One particular financial institution that has monitored this favorable trend towards real estate venture is the pension fund. Considering the magnitude of multiple fold returns, it is therefore natural to expect pension funds to allocate a percentage of their portfolio in real estate investments. The difference among pension funds lies, however, in two modes of their entry in this asset class?the percentage of allocation and extent of participation in the real estate industry.

The percentage of allocation depends on the investment guidelines outlined by the trustees as discussed with the trustors. In most cases the trustor provides a reasonable level of discretion for the fund management to decide how much to allocate in the investment pie for property investments. If the industry is on the upside the tendency is to invest heavily on real estate and light once the boom is tapering. Typically, after allocating a routine percentage in stocks, bonds, money market instruments and other fixed income or equity placements, a residual value of total invested funds is set aside for adventurous but not so speculative investment one of which is real estate.
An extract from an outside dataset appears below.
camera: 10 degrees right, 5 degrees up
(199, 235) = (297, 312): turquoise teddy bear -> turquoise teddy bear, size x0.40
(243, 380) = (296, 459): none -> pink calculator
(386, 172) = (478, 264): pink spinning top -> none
In a down property market the fund's ability to divest and reallocate investments out of real estate will depend on the nature of participation or how deep was the fund involved in real estate. Whether it is in equities, project or financing, each type of investment will require a specified level of effort to exit. If the real estate equity is traded then the stick can be easily sold. If the investment is in land or project financing, the exit mechanism is more difficult. Even worse is if the fund entered into full property development and has engaged in acquisition, construction and marketing of real estate.